Pengungsi Rohingya di depot dekat ibukota nasional Kuala Lumpur juga mengajukan keluhan serupa tentang perlakuan mereka selama dalam tahanan, yang sebagian besar sesuai dengan apa yang diterbitkan oleh Koalisi Buruh Migran Berdaulat dalam laporannya.

Pengungsi Rohingya Abdul Qahhar, yang ditahan selama dua tahun, mengatakan para tahanan hanya diperbolehkan satu set pakaian sepanjang waktu mereka di depot. "Saya melihat satu orang dipukuli petugas imigrasi karena memiliki dua kaos," katanya saat dihubungi.

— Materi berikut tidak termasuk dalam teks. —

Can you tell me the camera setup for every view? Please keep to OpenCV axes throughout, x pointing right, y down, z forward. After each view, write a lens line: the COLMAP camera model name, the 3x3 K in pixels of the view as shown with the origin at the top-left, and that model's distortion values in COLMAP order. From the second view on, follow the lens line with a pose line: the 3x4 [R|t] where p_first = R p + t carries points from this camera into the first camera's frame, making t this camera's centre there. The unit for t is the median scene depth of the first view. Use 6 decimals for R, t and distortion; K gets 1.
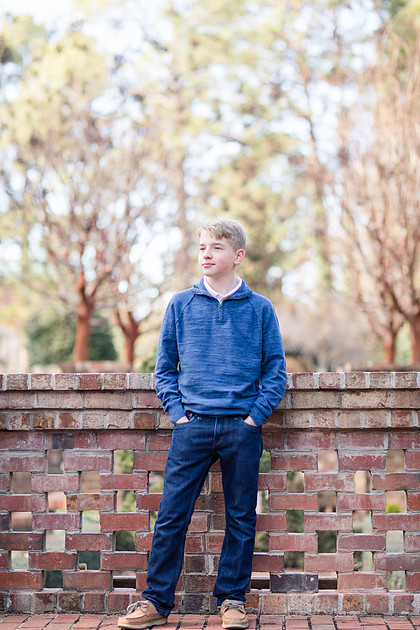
lens RADIAL K [[1517.1, 0, 209.2], [0, 1517.1, 312.6], [0, 0, 1]] dist [0.042716, 0.000000]
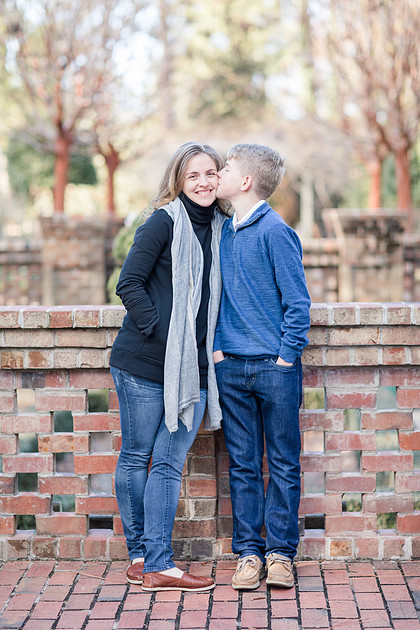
lens RADIAL K [[1517.1, 0, 210.4], [0, 1517.1, 317.5], [0, 0, 1]] dist [0.042716, 0.000000]
pose [[0.999908, -0.008315, 0.010728, 0.003549], [0.006780, 0.990697, 0.135921, -0.081334], [-0.011759, -0.135835, 0.990662, 0.074768]]
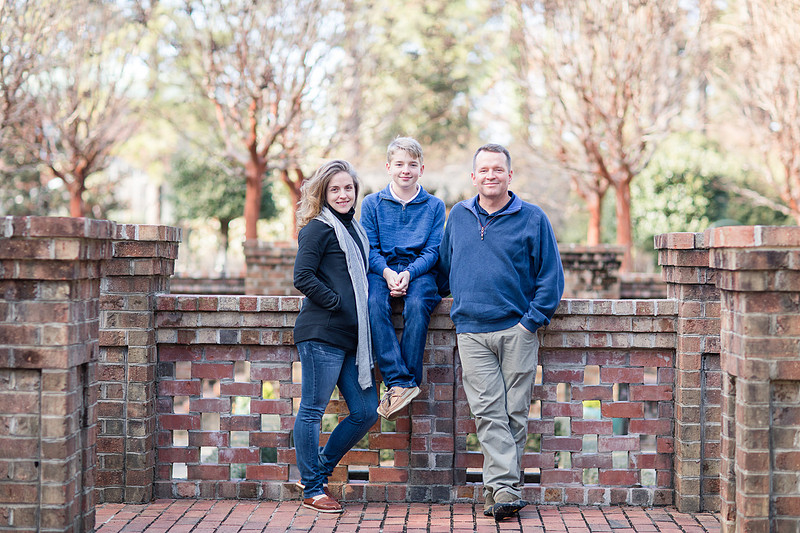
lens RADIAL K [[1926.4, 0, 402.8], [0, 1926.4, 267.1], [0, 0, 1]] dist [0.042716, 0.000000]
pose [[0.999744, 0.013333, 0.018274, -0.051464], [-0.014585, 0.997427, 0.070185, -0.087850], [-0.017291, -0.070434, 0.997367, -0.473834]]
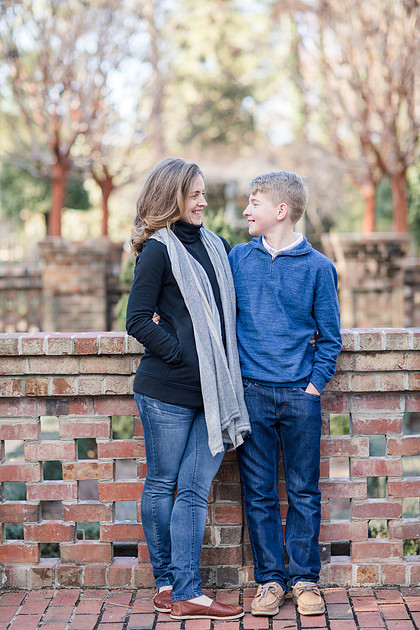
lens RADIAL K [[1517.1, 0, 208.8], [0, 1517.1, 317.3], [0, 0, 1]] dist [0.042716, 0.000000]
pose [[0.999742, -0.012231, 0.019164, -0.020514], [0.009838, 0.992681, 0.120364, -0.082545], [-0.020496, -0.120144, 0.992545, 0.078413]]
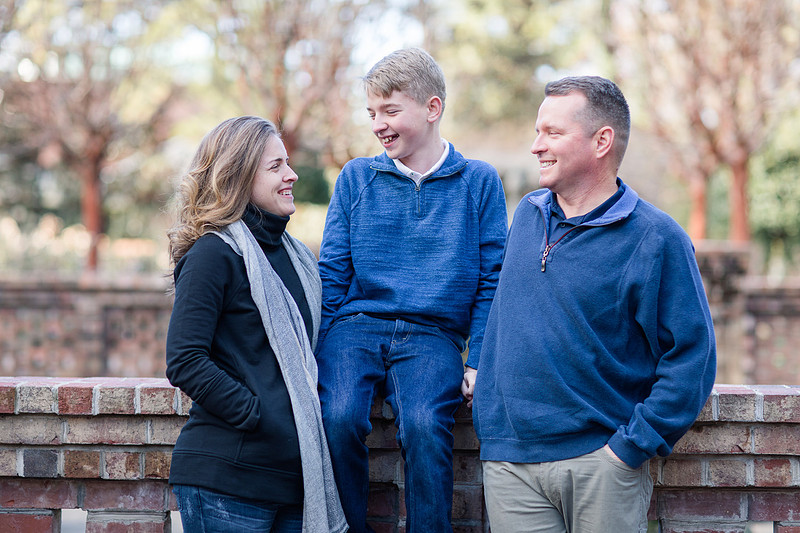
lens RADIAL K [[1926.4, 0, 400.6], [0, 1926.4, 265.4], [0, 0, 1]] dist [0.042716, 0.000000]
pose [[0.999537, 0.010050, -0.028734, 0.004427], [-0.007779, 0.996917, 0.078082, -0.065793], [0.029431, -0.077822, 0.996533, 0.261373]]
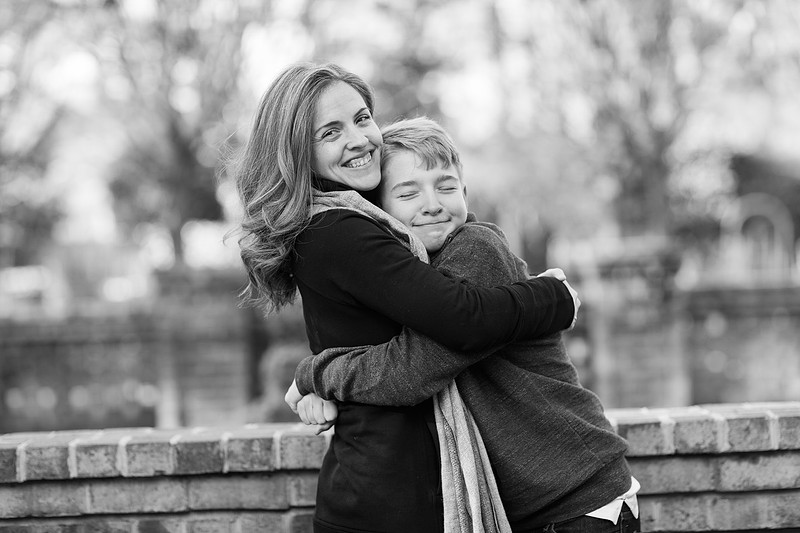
lens RADIAL K [[1926.4, 0, 396.2], [0, 1926.4, 267.4], [0, 0, 1]] dist [0.042716, 0.000000]
pose [[0.998932, -0.037958, 0.026340, -0.029701], [0.035965, 0.996724, 0.072435, -0.056203], [-0.029003, -0.071411, 0.997025, 0.390992]]
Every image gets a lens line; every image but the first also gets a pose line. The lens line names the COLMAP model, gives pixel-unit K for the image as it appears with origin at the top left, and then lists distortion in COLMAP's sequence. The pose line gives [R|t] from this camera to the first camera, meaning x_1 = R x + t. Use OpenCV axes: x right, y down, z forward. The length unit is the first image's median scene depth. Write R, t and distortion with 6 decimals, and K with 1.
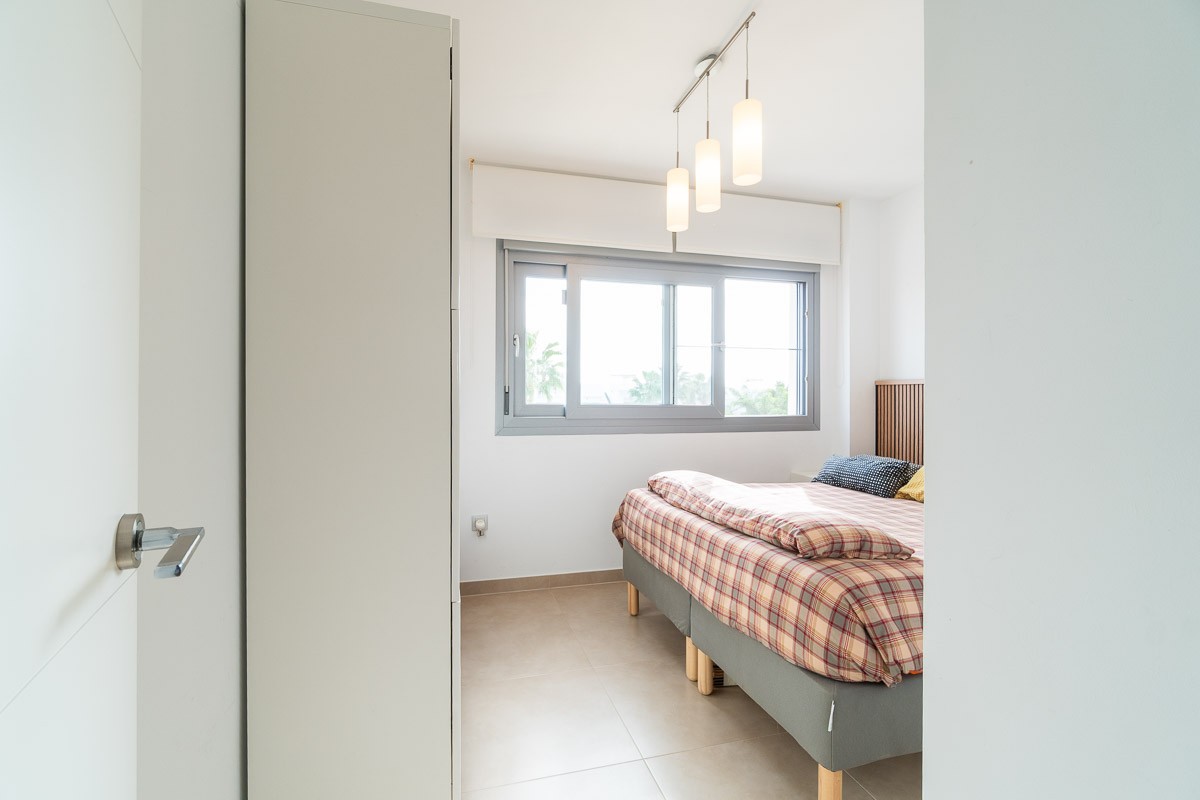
lens RADIAL K [[525.8, 0, 602.8], [0, 525.8, 398.4], [0, 0, 1]] dist [-0.000738, -0.003614]
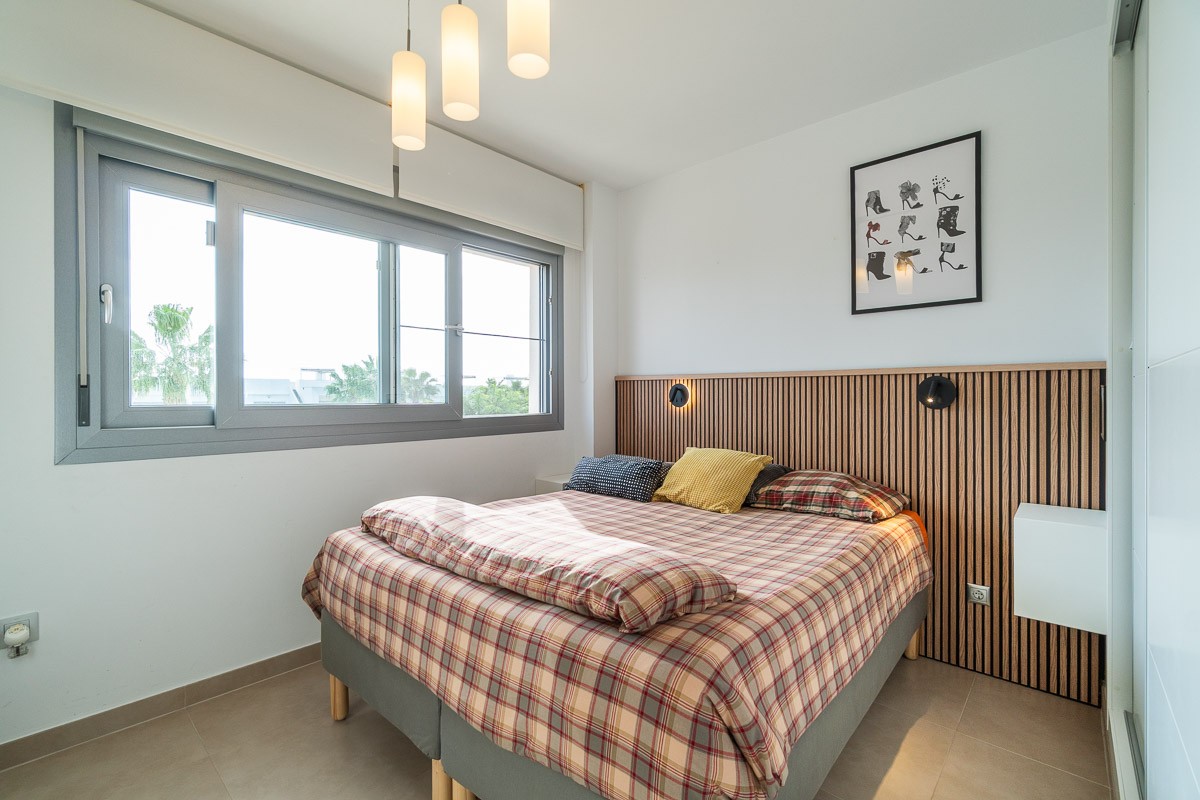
lens RADIAL K [[525.8, 0, 602.8], [0, 525.8, 398.4], [0, 0, 1]] dist [-0.000738, -0.003614]
pose [[0.860189, -0.007573, 0.509919, 0.010884], [0.004901, 0.999966, 0.006584, 0.001145], [-0.509952, -0.003165, 0.860197, 0.318091]]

Awal tahun ini, kondisi yang diduga mengerikan di sebuah pusat penahanan di negara bagian utara Kedah memicu kerusuhan yang menyebabkan lebih dari 520 orang keluar dari fasilitas tersebut.

Sementara sebagian besar ditangkap kembali, enam - termasuk dua anak-anak - tewas ketika mencoba menyeberangi jalan raya enam jalur.

Jerald Joseph, mantan komisaris Komisi Hak Asasi Manusia Malaysia (Suhakam), mengatakan organisasi itu telah menerima pengaduan rutin tentang dugaan penyiksaan yang dilakukan di dalam depot imigrasi.

"Otoritas Malaysia di masa lalu percaya bahwa mencambuk tahanan akan menghalangi mereka yang memasuki negara itu tanpa dokumen," kata Jerald, yang menjadi pembicara panel pada peluncuran laporan Koalisi.

Aktivis Abu Mufakhir menyarankan bahwa meskipun mudah bagi Malaysia untuk menyediakan air bersih yang mengalir dan toilet yang memadai di depot, petugas imigrasi malah menggunakan tindakan "dramatis" ini sebagai pencegah. "Mereka menciptakan kondisi ini untuk menciptakan teror, jadi ketika para tahanan dibebaskan, mereka akan kembali dan memberi tahu orang lain tentang hal itu," katanya.

Dari 94 orang yang dideportasi yang berkontribusi pada laporan LSM tentang penahanan mereka di Sabah, seorang wanita mengatakan ada dua neraka: "Satu di akhirat, yang lain di dunia ini, di pusat-pusat penahanan sementara di Sabah."